Akt/PKB promotes cancer cell invasion via increased motility and metalloproteinase production

The Akt/protein kinase B (PKB) serine/ threonine kinase is well known as an important mediator of many cell survival signaling pathways. Here, we demonstrate for the first time a major role of Akt/PKB in the cell invasion properties of the highly metastatic cell line HT1080. Using confocal microscopic analyses of live samples, we found Akt/PKB to be localized in the leading edge membrane area of migrating HT1080 cells.

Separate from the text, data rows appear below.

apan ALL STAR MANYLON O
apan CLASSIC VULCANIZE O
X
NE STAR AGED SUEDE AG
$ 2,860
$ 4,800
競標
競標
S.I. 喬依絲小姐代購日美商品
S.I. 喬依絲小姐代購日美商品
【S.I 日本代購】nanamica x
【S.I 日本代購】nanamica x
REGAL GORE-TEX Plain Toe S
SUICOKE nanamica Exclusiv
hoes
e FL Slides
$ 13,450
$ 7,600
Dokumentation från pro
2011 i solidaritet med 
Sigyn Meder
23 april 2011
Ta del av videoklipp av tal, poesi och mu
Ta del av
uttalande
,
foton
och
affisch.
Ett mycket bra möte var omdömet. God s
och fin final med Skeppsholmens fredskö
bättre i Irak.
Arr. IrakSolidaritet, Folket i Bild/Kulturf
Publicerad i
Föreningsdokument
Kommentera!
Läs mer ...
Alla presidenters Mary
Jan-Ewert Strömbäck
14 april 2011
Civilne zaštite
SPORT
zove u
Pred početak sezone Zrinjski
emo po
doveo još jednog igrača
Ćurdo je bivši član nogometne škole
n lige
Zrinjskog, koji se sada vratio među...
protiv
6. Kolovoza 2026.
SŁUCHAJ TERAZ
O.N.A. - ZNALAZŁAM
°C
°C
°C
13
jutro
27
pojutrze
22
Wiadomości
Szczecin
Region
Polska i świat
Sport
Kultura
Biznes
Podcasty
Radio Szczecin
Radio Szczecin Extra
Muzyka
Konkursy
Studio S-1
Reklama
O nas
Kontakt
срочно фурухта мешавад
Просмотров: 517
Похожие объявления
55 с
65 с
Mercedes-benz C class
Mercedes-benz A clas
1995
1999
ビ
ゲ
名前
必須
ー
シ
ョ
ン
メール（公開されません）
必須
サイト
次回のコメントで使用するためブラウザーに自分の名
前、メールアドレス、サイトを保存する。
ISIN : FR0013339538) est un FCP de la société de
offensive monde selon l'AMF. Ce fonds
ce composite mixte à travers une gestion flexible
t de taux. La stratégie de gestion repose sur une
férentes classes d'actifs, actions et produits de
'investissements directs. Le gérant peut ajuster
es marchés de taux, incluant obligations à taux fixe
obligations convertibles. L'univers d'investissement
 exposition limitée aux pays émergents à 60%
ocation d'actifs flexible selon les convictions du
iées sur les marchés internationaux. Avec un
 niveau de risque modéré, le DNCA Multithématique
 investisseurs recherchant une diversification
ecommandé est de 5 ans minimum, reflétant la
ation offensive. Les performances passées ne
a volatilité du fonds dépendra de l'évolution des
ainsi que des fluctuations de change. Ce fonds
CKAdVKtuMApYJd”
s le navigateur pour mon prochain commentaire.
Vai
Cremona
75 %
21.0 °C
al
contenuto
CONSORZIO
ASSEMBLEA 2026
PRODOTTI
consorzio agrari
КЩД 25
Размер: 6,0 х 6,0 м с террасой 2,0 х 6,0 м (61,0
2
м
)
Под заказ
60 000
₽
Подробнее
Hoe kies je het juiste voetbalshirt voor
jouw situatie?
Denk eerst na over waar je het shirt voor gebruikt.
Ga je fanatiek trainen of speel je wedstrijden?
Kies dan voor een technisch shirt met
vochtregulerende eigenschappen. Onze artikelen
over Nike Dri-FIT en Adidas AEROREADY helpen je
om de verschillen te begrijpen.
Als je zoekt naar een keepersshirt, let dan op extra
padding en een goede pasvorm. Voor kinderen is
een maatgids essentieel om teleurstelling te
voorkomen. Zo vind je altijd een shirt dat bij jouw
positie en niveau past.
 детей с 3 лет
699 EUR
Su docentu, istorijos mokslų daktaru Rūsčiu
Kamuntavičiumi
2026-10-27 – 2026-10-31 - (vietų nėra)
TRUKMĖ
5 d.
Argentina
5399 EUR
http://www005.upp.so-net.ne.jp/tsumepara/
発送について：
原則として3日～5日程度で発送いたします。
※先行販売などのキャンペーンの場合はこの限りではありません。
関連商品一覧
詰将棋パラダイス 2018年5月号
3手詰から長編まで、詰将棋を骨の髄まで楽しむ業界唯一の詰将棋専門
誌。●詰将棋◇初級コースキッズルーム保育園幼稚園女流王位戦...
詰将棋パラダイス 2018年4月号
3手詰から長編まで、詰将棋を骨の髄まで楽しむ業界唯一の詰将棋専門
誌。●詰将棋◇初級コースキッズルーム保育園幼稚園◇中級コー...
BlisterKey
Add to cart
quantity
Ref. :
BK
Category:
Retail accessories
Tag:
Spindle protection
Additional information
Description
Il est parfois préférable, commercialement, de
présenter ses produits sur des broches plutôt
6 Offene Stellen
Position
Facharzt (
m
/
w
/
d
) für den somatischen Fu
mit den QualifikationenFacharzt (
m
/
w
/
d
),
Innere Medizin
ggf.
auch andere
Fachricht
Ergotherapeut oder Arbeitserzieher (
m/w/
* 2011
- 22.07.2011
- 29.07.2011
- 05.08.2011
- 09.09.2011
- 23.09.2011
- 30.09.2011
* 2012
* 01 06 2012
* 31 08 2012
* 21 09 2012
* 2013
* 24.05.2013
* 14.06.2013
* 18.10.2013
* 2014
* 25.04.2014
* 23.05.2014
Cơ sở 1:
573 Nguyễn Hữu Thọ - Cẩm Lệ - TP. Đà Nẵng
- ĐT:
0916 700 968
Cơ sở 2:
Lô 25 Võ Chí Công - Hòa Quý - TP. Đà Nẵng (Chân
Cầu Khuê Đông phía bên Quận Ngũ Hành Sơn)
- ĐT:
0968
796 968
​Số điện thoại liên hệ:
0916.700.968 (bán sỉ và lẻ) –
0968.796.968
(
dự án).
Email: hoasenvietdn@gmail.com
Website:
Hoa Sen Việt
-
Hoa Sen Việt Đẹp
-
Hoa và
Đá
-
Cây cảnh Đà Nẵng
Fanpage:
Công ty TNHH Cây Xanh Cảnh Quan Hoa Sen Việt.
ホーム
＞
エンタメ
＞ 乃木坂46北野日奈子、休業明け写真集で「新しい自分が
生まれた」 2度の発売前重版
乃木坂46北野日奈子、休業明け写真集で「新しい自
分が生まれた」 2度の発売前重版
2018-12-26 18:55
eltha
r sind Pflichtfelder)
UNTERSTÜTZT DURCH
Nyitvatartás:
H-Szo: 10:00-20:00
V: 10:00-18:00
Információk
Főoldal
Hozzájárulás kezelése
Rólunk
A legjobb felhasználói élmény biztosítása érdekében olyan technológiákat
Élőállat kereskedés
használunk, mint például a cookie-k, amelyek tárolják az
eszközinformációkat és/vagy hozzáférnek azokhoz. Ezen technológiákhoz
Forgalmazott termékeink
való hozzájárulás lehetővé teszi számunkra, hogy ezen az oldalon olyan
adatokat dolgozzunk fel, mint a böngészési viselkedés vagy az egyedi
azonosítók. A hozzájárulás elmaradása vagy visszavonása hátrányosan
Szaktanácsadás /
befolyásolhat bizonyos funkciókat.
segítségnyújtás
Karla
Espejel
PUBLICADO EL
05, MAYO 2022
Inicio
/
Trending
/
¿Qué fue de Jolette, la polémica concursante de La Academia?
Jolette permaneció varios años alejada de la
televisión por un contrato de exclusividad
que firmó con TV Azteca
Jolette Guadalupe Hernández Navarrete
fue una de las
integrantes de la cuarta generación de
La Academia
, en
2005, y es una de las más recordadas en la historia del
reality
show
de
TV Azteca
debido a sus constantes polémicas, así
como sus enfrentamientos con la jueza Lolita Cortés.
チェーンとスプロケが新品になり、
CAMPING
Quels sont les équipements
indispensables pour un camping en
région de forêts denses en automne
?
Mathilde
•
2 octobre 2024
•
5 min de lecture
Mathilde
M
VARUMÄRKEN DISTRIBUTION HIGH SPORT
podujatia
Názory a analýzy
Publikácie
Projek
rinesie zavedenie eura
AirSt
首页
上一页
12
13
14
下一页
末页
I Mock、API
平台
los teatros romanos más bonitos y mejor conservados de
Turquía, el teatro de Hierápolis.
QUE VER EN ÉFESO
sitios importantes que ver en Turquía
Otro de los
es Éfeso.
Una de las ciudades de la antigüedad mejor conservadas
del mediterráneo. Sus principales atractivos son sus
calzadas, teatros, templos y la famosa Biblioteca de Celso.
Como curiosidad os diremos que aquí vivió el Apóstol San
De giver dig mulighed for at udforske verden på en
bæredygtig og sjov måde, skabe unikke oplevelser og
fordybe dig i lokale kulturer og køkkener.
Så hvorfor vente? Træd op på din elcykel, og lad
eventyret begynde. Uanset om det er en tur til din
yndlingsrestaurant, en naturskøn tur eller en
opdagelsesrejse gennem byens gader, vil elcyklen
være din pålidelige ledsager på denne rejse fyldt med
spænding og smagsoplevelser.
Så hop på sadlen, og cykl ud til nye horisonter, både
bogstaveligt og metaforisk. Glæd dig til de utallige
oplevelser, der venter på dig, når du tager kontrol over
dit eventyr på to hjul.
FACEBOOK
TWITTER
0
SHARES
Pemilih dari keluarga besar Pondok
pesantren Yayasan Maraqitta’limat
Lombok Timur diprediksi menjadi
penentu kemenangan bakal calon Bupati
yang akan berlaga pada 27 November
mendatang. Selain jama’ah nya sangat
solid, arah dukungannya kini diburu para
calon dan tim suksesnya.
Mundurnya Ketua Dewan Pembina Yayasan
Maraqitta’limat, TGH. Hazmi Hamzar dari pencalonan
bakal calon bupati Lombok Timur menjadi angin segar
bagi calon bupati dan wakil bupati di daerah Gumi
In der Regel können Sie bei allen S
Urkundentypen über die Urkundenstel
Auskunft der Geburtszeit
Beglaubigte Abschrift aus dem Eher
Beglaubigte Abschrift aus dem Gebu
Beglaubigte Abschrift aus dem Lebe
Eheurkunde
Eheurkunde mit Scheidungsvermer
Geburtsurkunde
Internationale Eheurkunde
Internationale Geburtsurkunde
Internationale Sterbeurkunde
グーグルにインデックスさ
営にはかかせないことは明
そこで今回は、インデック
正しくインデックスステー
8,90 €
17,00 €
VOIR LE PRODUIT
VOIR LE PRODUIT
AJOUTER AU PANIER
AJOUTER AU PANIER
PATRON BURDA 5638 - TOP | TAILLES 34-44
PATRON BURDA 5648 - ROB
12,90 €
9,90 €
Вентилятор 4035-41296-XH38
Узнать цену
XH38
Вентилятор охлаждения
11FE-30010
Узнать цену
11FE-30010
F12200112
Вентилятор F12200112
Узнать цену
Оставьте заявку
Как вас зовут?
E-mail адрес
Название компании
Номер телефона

This localization was dependent on phosphoino‐sitide 3‐kinase and required the lipid binding ability of the phosphoinositide binding pleckstrin homology domain of Akt/PKB. We examined the possible function of Akt/PKB in HT1080 invasion. Surprisingly, Akt/ PKB potently promoted HT1080 invasion, by increasing cell motility and matrix metalloproteinase‐9 (MMP‐9) production, in a manner highly dependent on its kinase activity and membrane‐translocating ability. The increase in MMP‐9 production was mediated by activation of nuclear factor‐κB transcriptional activity by Akt/PKB. However, Akt/PKB did not affect the cell‐cell or cell‐matrix adhesion properties of HT1080. Our findings thus establish Akt/PKB as a major factor in the invasive abilities of cancer cells.